Wolf Eyes and Anthony Braxton first met in 2005. This introduction inspired them to record a live LP titled “Black Vomit” on May 21, 2005. The performance happened at the Festival International de Musique Actuelle de Victoriaville in Victoriaville, Quebec. This groundbreaking concert captured the essence of Wolf Eyes’ unpredictable live shows and Anthony Braxton’s love of uncompromising experimental music. “Black Vomit” was subsequently released by Les Disques Victo in 2006, becoming a significant entry in the band’s discography.

In 2023, Wolf Eyes and Anthony Braxton performed as a trio at Pioneer Works in NYC and Zebulon Concert House in Los Angeles. The joint concerts by Wolf Eyes and Anthony Braxton not only showcased the evolution of Wolf Eyes’ experimental sound but also paid homage to Braxton’s legacy. The fusion of these two avant-garde forces marked a historic moment in the exploration of sonic possibilities, creating an unforgettable and groundbreaking musical experience for attendees. Braxton’s collaboration with Wolf Eyes adds another layer of complexity and creativity to the band’s 2 decades of music, art, poetry.

(Dataset records)
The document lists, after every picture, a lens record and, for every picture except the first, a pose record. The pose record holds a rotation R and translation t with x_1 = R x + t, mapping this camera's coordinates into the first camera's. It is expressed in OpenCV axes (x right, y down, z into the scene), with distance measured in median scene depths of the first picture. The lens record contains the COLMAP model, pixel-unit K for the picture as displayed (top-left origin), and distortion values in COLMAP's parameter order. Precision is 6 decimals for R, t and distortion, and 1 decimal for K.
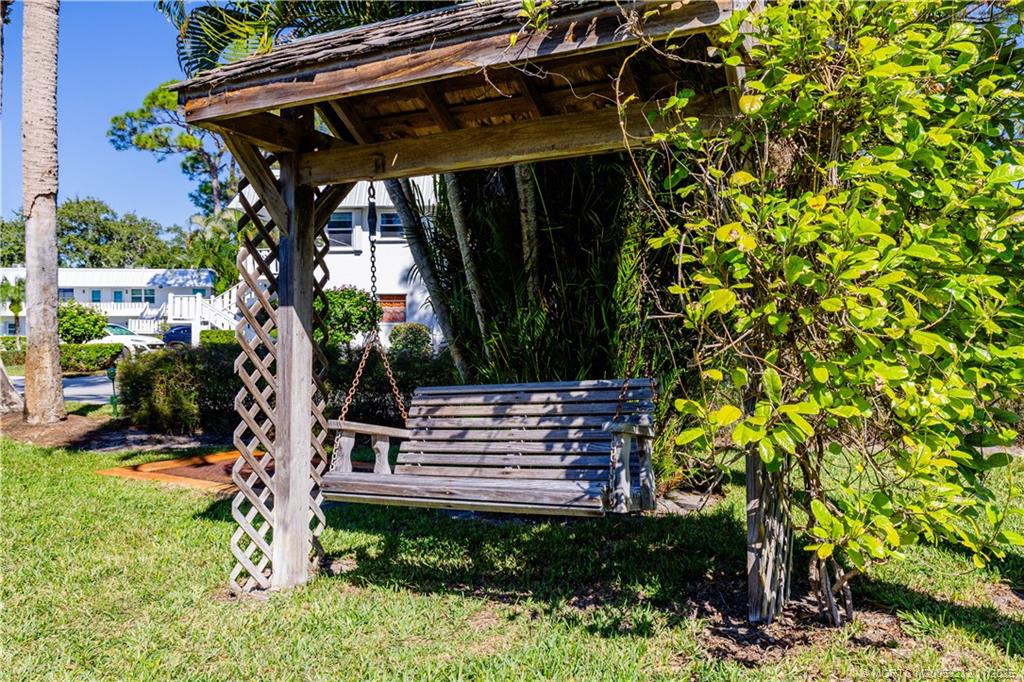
lens RADIAL K [[710.5, 0, 513.0], [0, 710.5, 340.3], [0, 0, 1]] dist [0.000287, 0.000197]
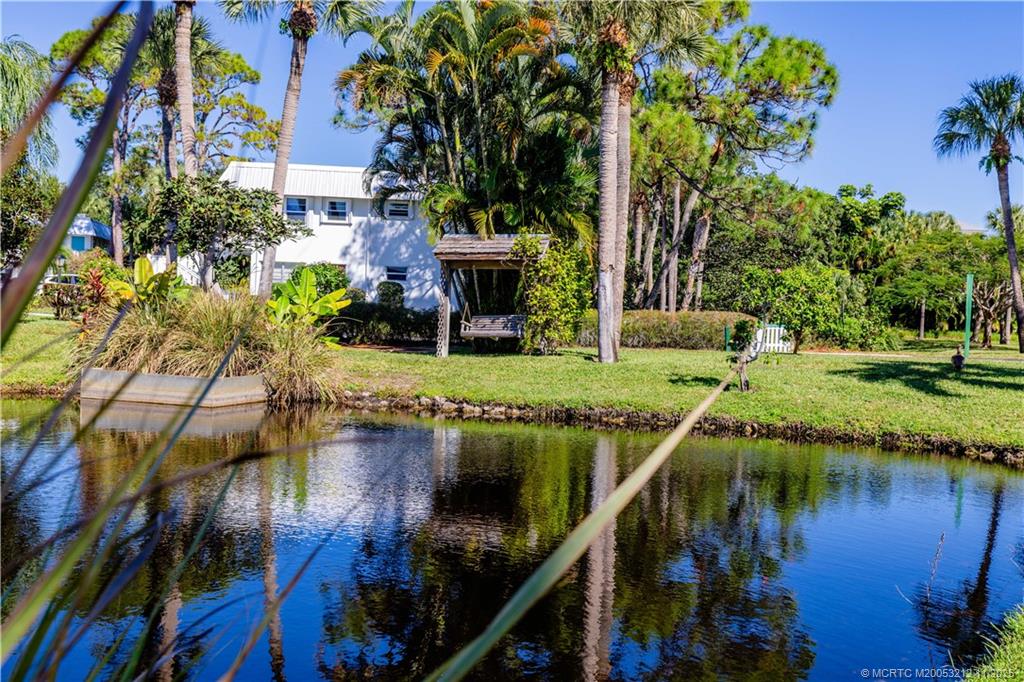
lens RADIAL K [[1033.7, 0, 512.0], [0, 1033.7, 339.7], [0, 0, 1]] dist [-0.004294, 0.000000]
pose [[0.985454, 0.043609, 0.164253, -0.156838], [-0.048359, 0.998516, 0.025026, 0.007030], [-0.162918, -0.032605, 0.986101, -0.891237]]
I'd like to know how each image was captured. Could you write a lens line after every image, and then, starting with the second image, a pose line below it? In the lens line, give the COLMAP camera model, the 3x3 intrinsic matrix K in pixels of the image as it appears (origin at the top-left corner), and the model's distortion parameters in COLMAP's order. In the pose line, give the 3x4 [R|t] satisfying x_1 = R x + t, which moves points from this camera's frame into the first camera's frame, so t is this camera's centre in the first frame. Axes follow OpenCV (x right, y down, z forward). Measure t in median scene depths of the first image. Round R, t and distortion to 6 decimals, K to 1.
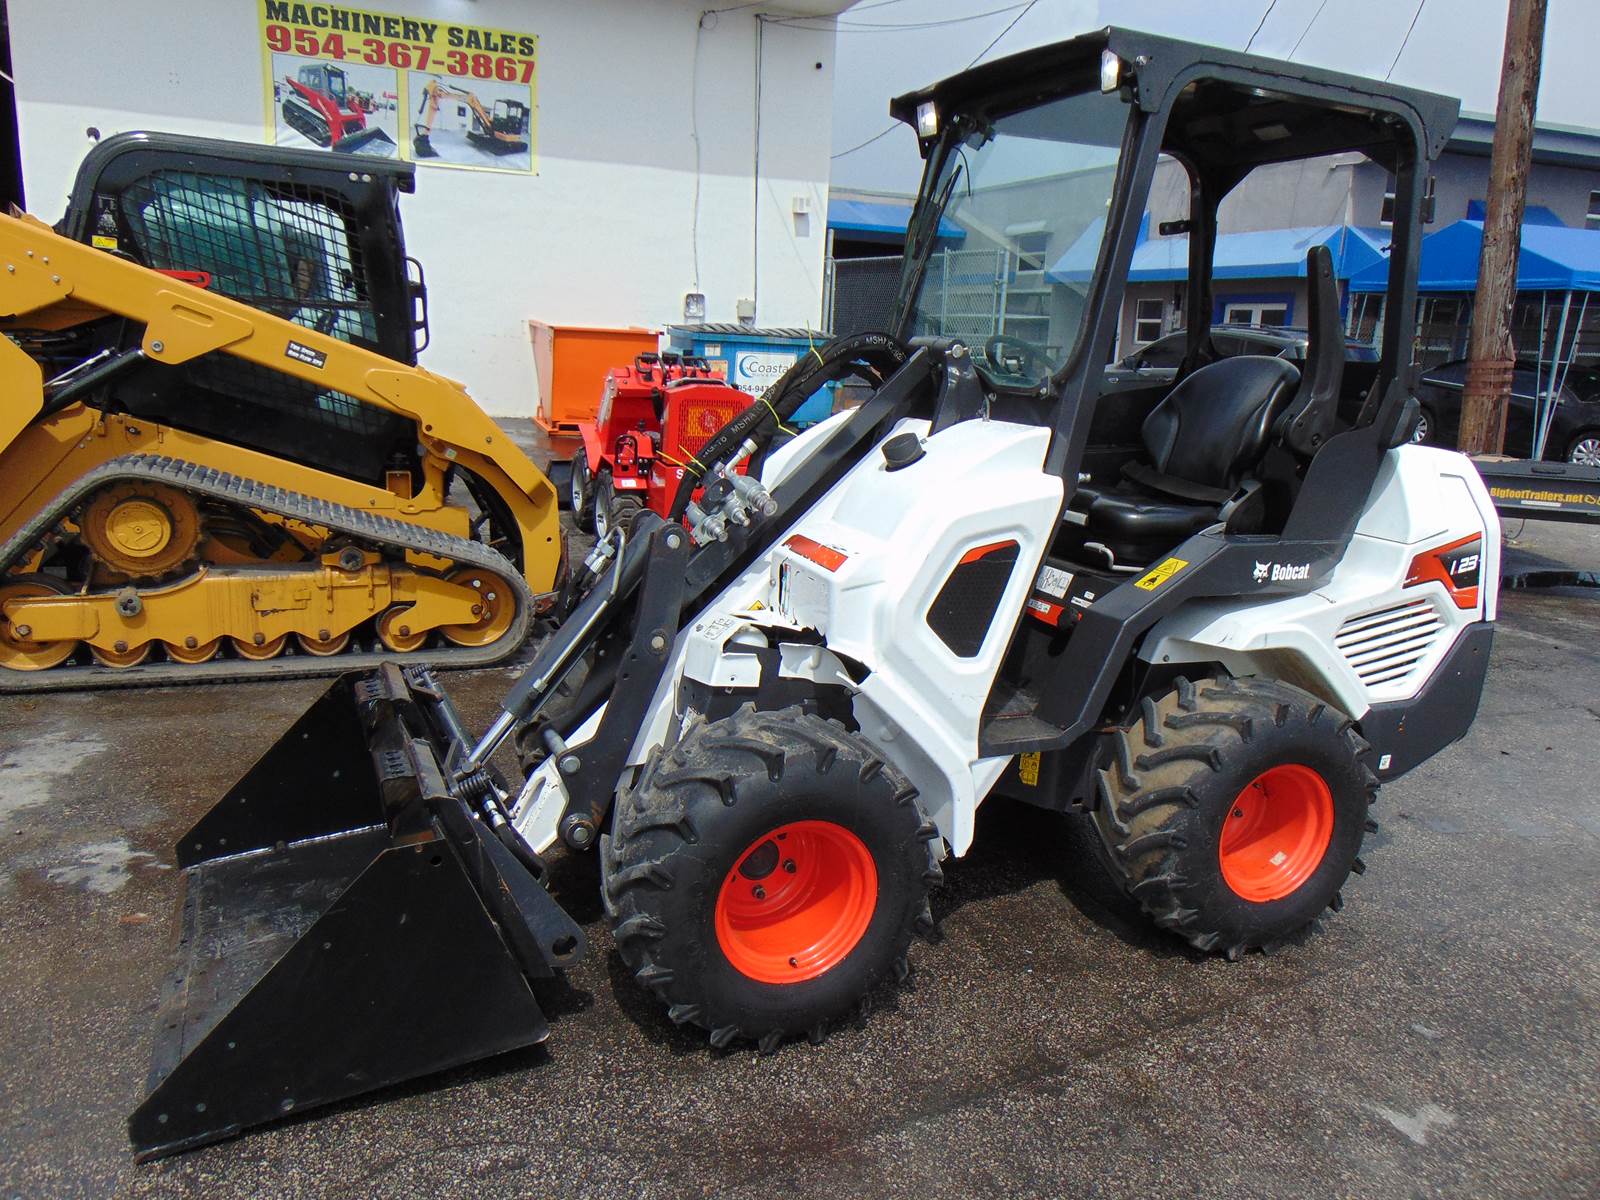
lens RADIAL K [[1185.7, 0, 810.5], [0, 1185.7, 593.7], [0, 0, 1]] dist [-0.003221, 0.029720]
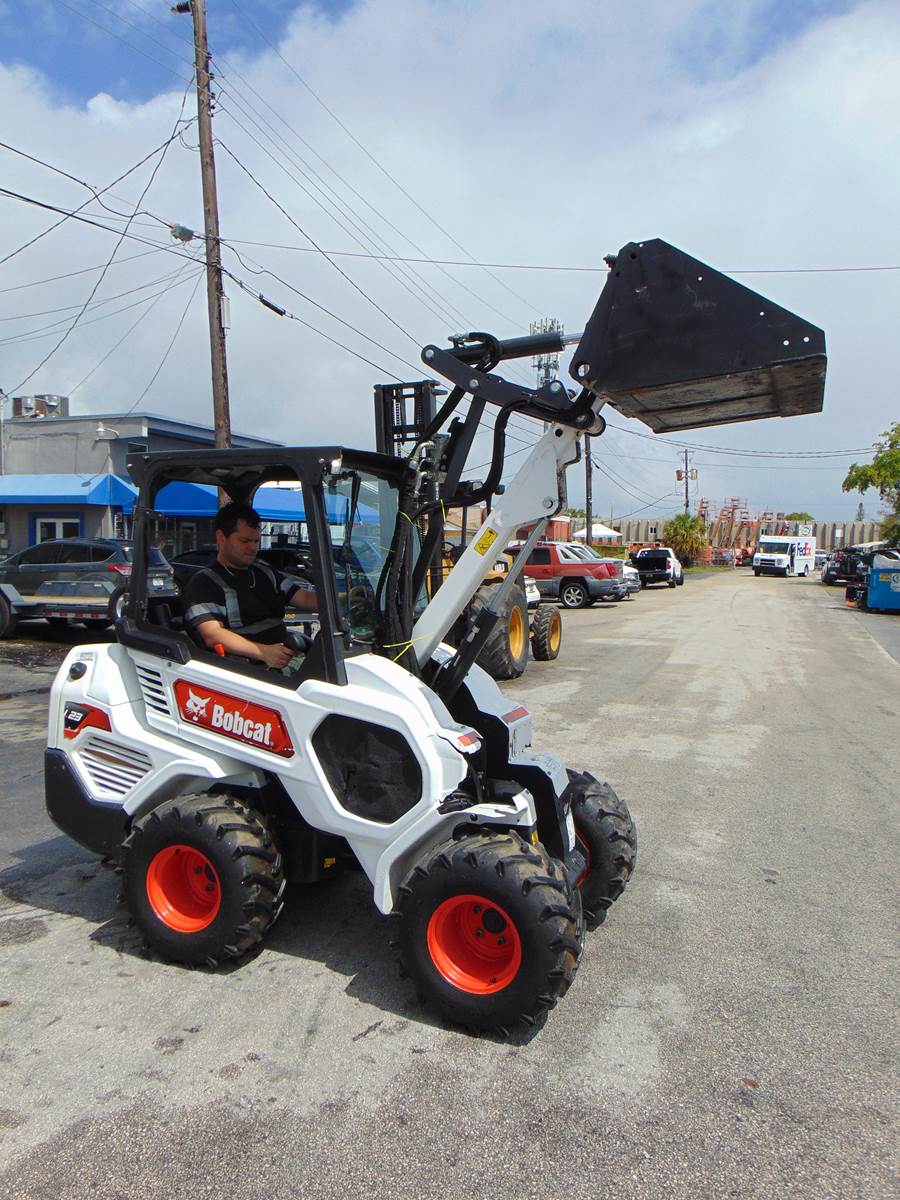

## Problem A
Repeat the passage on Wolf Eyes and Anthony Braxton from "In 2023, Wolf" to "music, art, poetry.", substituting "quartet" for "trio".
## Problem B
According to the passage on Wolf Eyes and Anthony Braxton, which label released "Black Vomit," and in what year?
The records are not used here.

## Result A
In 2023, Wolf Eyes and Anthony Braxton performed as a quartet at Pioneer Works in NYC and Zebulon Concert House in Los Angeles. The joint concerts by Wolf Eyes and Anthony Braxton not only showcased the evolution of Wolf Eyes’ experimental sound but also paid homage to Braxton’s legacy. The fusion of these two avant-garde forces marked a historic moment in the exploration of sonic possibilities, creating an unforgettable and groundbreaking musical experience for attendees. Braxton’s collaboration with Wolf Eyes adds another layer of complexity and creativity to the band’s 2 decades of music, art, poetry.

## Result B
Les Disques Victo released it in 2006.